Texte d'étude:
┄┄┄┄┄┄┄┄┄┄┄┄┄┄┄┄┄┄┄┄

La multinationale en question, qu’on aura identifiée comme étant Uber, ne nie pas se livrer à du lobbying. Mais elle estime faire preuve de « transparence » dans la démarche, traduite entre autres par l’achat d’espaces dans la presse nationale pour communiquer essentiellement sur la question des emplois que pourrait permettre de créer sa plate-forme.

Et Heetch dans tout ça ? Teddy Pellerin estime que sa start-up, qui exploite une « solution de mobilité nocturne », s’est retrouvée prise « au milieu du conflit taxis – VTC » au moment où celui-ci prenait de l’ampleur.

Depuis lors, la jeune pousse active principalement en Île-de-France maintient que les pouvoirs publics se fourvoient en assimilant son offre à un uberPOP et en considérant par là même qu’il est soumis à l’arrêté no 015-00526 du 25 juin 2015 – lequel porte réglementation de l’activité de transport routier de personnes en région parisienne ; pour creuser le sujet, voir notre article « Heetch essaie de décoller l’étiquette uberPOP ».

Des chatons et des tigres

Bien qu’il se dise « ravi d’en parler in extenso », Thibaud Simphal se garde bien, dans la pratique, de revenir sur le cas uberPOP, qui lui a valu une sanction en correctionnelle pour pratique commerciale trompeuse, complicité d’exercice illégal de la profession de taxi et délits relatifs à la conservation de données personnelles.

Il remet plutôt sur la table le rôle de l’État… et ses contradictions : « Quand on crée la Halle Freyssinet [méga-incubateur fondé sous la houlette de Xavier Niel, ndlr], on doit se dire que l’objectif est d’en faire sortir des tigres ; pas des petits chatons tout gentils qui ne vont jamais rien faire ».

Difficile de ne pas faire le lien avec le tollé qu’avait suscité, début juin, ce journaliste américain qui, de retour d’un voyage de presse « French Tech » organisé par l’agence gouvernementale Business France, avait déclaré que l’écosystème français manquerait d’ambition.

Pour résumer son propos, les jeunes pousses ne seraient bonnes qu’à être rachetées tôt ou tard par de grands groupes ; alors qu’aux États-Unis, on se demande qui sera « le nouveau Google » perturbant l’équilibre établi.

Cette vision d’un univers figé, acquis à des « dinosaures », n’a pas fait consensus, y compris au sein de la presse américaine. Mais celle-ci a perçu, dans la réaction des acteurs de la French Tech, le reflet, sinon d’une culpabilité, tout du moins d’une incertitude.

De la responsabilité

Pour Thibaud Simphal, ça ne coûte pas grand-chose de généraliser : « Dès qu’une start-up grossit, il se passe, en Europe, des choses qu’on ne voit pas ailleurs ».

Laurent Grandguillaume eût sans doute modéré cette conclusion, lui qui souligne, sur son blog, que l’expression « économie collaborative » renferme différentes réalités, « de la start-up qui innove et qui s’inscrit dans une dynamique collaborative à la multinationale qui se développe sur la base de schémas d’optimisation fiscale et qui veut imposer un monopole sectoriel ».

┄┄┄┄┄┄┄┄┄┄┄┄┄┄┄┄┄┄┄┄

Données sources:
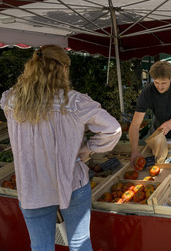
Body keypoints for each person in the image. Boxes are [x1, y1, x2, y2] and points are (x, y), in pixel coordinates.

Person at [0, 45, 121, 251]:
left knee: (41, 246)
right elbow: (113, 129)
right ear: (63, 69)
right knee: (79, 243)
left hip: (31, 186)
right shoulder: (73, 102)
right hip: (71, 181)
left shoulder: (11, 100)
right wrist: (88, 149)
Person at [129, 60, 171, 160]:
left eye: (163, 83)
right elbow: (135, 124)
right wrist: (134, 150)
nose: (160, 87)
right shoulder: (147, 92)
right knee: (159, 161)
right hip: (158, 131)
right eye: (156, 82)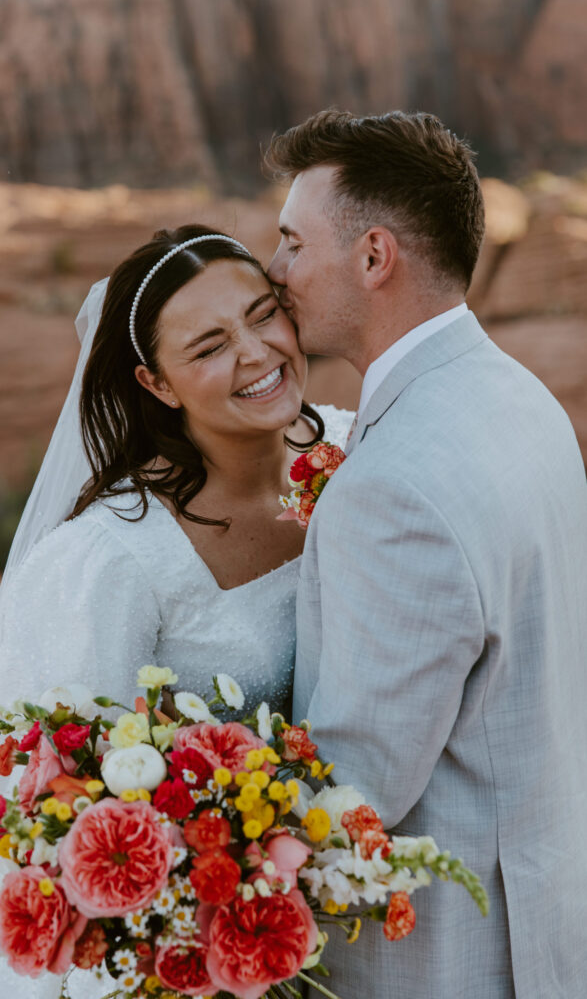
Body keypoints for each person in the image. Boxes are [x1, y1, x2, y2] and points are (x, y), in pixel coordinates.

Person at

┄┄┄┄┄┄┄┄┄┄┄┄┄┄┄┄┄┄┄┄

Consignes:
(a) Recopiez mot pour mot le passage de l'article sur Uber et Heetch qui commence aux mots "Des chatons et" et s'arrête après "de données personnelles.".
(b) Prolongez l'article sur Uber et Heetch au-delà de sa dernière phrase.

Corrigés:
(a)
Des chatons et des tigres

Bien qu’il se dise « ravi d’en parler in extenso », Thibaud Simphal se garde bien, dans la pratique, de revenir sur le cas uberPOP, qui lui a valu une sanction en correctionnelle pour pratique commerciale trompeuse, complicité d’exercice illégal de la profession de taxi et délits relatifs à la conservation de données personnelles.

(b)
Pascal Terrasse se montre moins incisif. Non sans souligner les « bonnes relations » qu’il entretient avec Uber, le député affirme que l’État « doit se poser comme un outil qui accompagne les plates-formes […], sans octroyer d’avantage concurrentiel à l’une ou l’autre » (une référence à la plate-forme Le.Taxi, qui apporte aux exploitants de taxis agréés un système de géolocalisation ?).

Il rappelle cependant que ce schéma suppose un principe de « loyauté » des plates-formes, sur la base d’obligations fiscales et d’une responsabilité sociale, à l’heure où l’économie collaborative crée des emplois parfois occasionnels et précaires, non sans en détruire, particulièrement dans les fonctions intermédiaires.

Avec ou sans franchise ?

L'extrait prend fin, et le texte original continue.